Work order:
Give the listing again, word for word.

☆ ☆ ☆

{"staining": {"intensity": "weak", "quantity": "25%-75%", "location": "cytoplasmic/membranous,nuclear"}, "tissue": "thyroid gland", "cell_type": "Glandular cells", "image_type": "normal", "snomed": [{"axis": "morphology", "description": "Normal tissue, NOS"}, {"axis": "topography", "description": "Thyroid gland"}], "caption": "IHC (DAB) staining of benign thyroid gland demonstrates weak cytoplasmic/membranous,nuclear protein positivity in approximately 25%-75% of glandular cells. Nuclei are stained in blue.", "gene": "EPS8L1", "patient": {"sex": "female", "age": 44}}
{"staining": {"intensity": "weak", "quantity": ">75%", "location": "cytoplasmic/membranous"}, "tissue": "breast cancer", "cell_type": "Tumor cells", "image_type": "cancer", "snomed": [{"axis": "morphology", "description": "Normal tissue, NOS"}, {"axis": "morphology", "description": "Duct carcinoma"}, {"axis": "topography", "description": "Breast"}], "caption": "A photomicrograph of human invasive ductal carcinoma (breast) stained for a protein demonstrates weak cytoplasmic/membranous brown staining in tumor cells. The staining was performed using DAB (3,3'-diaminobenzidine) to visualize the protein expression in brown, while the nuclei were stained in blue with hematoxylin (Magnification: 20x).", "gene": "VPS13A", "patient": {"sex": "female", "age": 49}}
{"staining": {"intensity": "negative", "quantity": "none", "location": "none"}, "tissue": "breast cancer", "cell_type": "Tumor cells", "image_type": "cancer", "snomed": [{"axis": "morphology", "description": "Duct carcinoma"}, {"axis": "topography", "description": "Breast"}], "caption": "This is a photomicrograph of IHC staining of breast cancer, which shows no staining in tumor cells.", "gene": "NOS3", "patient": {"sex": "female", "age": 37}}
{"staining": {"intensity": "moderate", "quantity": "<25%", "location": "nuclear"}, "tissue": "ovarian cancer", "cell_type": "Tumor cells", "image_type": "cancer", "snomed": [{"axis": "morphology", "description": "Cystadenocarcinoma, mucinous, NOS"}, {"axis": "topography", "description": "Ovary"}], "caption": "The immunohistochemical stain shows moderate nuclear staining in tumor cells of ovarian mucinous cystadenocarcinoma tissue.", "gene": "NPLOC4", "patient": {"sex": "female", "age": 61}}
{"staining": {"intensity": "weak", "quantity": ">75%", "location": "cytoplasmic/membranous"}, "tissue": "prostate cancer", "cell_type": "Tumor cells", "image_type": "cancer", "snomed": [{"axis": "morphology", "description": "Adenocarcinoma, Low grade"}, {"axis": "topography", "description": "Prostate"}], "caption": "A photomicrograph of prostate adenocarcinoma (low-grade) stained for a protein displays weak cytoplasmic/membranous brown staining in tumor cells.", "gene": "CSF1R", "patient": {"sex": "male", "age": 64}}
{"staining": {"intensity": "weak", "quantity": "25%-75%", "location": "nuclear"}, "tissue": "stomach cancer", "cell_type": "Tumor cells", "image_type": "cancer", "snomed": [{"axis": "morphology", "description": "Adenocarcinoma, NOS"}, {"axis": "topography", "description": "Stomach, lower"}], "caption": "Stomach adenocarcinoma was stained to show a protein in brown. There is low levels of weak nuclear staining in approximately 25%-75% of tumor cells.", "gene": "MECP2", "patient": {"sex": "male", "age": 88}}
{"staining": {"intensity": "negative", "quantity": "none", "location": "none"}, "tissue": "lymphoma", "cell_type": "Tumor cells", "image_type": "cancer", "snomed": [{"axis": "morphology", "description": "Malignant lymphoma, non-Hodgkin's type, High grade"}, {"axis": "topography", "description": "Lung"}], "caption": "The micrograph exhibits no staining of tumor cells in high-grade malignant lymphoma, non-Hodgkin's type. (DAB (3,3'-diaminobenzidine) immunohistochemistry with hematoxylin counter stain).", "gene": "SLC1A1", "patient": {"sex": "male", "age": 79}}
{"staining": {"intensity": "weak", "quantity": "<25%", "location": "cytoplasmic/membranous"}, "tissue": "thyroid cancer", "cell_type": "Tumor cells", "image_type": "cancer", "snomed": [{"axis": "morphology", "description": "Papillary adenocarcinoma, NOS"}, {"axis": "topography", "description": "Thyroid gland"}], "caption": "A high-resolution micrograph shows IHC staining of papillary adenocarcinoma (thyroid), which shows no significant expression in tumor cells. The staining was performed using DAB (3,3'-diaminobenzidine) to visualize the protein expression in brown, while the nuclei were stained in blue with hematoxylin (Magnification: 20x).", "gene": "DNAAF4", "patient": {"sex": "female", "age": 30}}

☆ ☆ ☆

Result of this task:
{"staining": {"intensity": "weak", "quantity": "25%-75%", "location": "cytoplasmic/membranous,nuclear"}, "tissue": "thyroid gland", "cell_type": "Glandular cells", "image_type": "normal", "snomed": [{"axis": "morphology", "description": "Normal tissue, NOS"}, {"axis": "topography", "description": "Thyroid gland"}], "caption": "IHC (DAB) staining of benign thyroid gland demonstrates weak cytoplasmic/membranous,nuclear protein positivity in approximately 25%-75% of glandular cells. Nuclei are stained in blue.", "gene": "EPS8L1", "patient": {"sex": "female", "age": 44}}
{"staining": {"intensity": "weak", "quantity": ">75%", "location": "cytoplasmic/membranous"}, "tissue": "breast cancer", "cell_type": "Tumor cells", "image_type": "cancer", "snomed": [{"axis": "morphology", "description": "Normal tissue, NOS"}, {"axis": "morphology", "description": "Duct carcinoma"}, {"axis": "topography", "description": "Breast"}], "caption": "A photomicrograph of human invasive ductal carcinoma (breast) stained for a protein demonstrates weak cytoplasmic/membranous brown staining in tumor cells. The staining was performed using DAB (3,3'-diaminobenzidine) to visualize the protein expression in brown, while the nuclei were stained in blue with hematoxylin (Magnification: 20x).", "gene": "VPS13A", "patient": {"sex": "female", "age": 49}}
{"staining": {"intensity": "negative", "quantity": "none", "location": "none"}, "tissue": "breast cancer", "cell_type": "Tumor cells", "image_type": "cancer", "snomed": [{"axis": "morphology", "description": "Duct carcinoma"}, {"axis": "topography", "description": "Breast"}], "caption": "This is a photomicrograph of IHC staining of breast cancer, which shows no staining in tumor cells.", "gene": "NOS3", "patient": {"sex": "female", "age": 37}}
{"staining": {"intensity": "moderate", "quantity": "<25%", "location": "nuclear"}, "tissue": "ovarian cancer", "cell_type": "Tumor cells", "image_type": "cancer", "snomed": [{"axis": "morphology", "description": "Cystadenocarcinoma, mucinous, NOS"}, {"axis": "topography", "description": "Ovary"}], "caption": "The immunohistochemical stain shows moderate nuclear staining in tumor cells of ovarian mucinous cystadenocarcinoma tissue.", "gene": "NPLOC4", "patient": {"sex": "female", "age": 61}}
{"staining": {"intensity": "weak", "quantity": ">75%", "location": "cytoplasmic/membranous"}, "tissue": "prostate cancer", "cell_type": "Tumor cells", "image_type": "cancer", "snomed": [{"axis": "morphology", "description": "Adenocarcinoma, Low grade"}, {"axis": "topography", "description": "Prostate"}], "caption": "A photomicrograph of prostate adenocarcinoma (low-grade) stained for a protein displays weak cytoplasmic/membranous brown staining in tumor cells.", "gene": "CSF1R", "patient": {"sex": "male", "age": 64}}
{"staining": {"intensity": "weak", "quantity": "25%-75%", "location": "nuclear"}, "tissue": "stomach cancer", "cell_type": "Tumor cells", "image_type": "cancer", "snomed": [{"axis": "morphology", "description": "Adenocarcinoma, NOS"}, {"axis": "topography", "description": "Stomach, lower"}], "caption": "Stomach adenocarcinoma was stained to show a protein in brown. There is low levels of weak nuclear staining in approximately 25%-75% of tumor cells.", "gene": "MECP2", "patient": {"sex": "male", "age": 88}}
{"staining": {"intensity": "negative", "quantity": "none", "location": "none"}, "tissue": "lymphoma", "cell_type": "Tumor cells", "image_type": "cancer", "snomed": [{"axis": "morphology", "description": "Malignant lymphoma, non-Hodgkin's type, High grade"}, {"axis": "topography", "description": "Lung"}], "caption": "The micrograph exhibits no staining of tumor cells in high-grade malignant lymphoma, non-Hodgkin's type. (DAB (3,3'-diaminobenzidine) immunohistochemistry with hematoxylin counter stain).", "gene": "SLC1A1", "patient": {"sex": "male", "age": 79}}
{"staining": {"intensity": "weak", "quantity": "<25%", "location": "cytoplasmic/membranous"}, "tissue": "thyroid cancer", "cell_type": "Tumor cells", "image_type": "cancer", "snomed": [{"axis": "morphology", "description": "Papillary adenocarcinoma, NOS"}, {"axis": "topography", "description": "Thyroid gland"}], "caption": "A high-resolution micrograph shows IHC staining of papillary adenocarcinoma (thyroid), which shows no significant expression in tumor cells. The staining was performed using DAB (3,3'-diaminobenzidine) to visualize the protein expression in brown, while the nuclei were stained in blue with hematoxylin (Magnification: 20x).", "gene": "DNAAF4", "patient": {"sex": "female", "age": 30}}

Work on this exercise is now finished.